** EXTRACT PROVIDED **
Andrew Botterell. Case Comment: 1688782 Ontario Inc. v. Maple Leaf Foods Inc. Canadian Cases on the Law of Torts (Articles). (2021) 69 C.C.L.T. (4th) 137. (WLNC – request a copy.)
1688782 Ontario Inc. v. Maple Leaf Foods Inc. is an important and welcome decision that has the potential to substantially change the way in which negligence liability is understood in Canada.
Criminal Law
R. v. T.J.M., 2021 SCC 6: Issue of which court has jurisdiction to grant judicial interim release to a young person. Provincial Court of Alberta is the designated youth court, but because the Crown gave notice of intention to pursue an adult sentence, accused was entitled to elect mode of trial. He chose a superior court sitting without a jury. Discussion of exclusive versus concurrent jurisdicition. From the headnotes:
Section 33(8) of the YCJA confers exclusive jurisdiction upon “a youth justice court judge” to release a young person charged with an offence referred to in s. 522 of the Criminal Code, which incorporates s. 469 offences, from custody. It does not qualify the term “youth justice court judge” so as to include only those superior court justices deemed under ss. 13(2) and 13(3) to be youth justice court judges. Just as ss. 13(2) and 13(3) of the YCJA deem a superior court judge to be a youth justice court judge, s. 13(1) also designates as a youth justice court judge a judge sitting in the court established by the province as a youth justice court. Accordingly, the jurisdiction is concurrent, and not exclusive to either of them.

** EXTRACTED MATERIAL **
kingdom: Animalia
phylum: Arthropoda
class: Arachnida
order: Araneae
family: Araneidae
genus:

** THE TASK **
In the case summaries above, what mode of trial did the accused in R. v. T.J.M. choose?

** WRITTEN ANSWER **
A superior court sitting without a jury.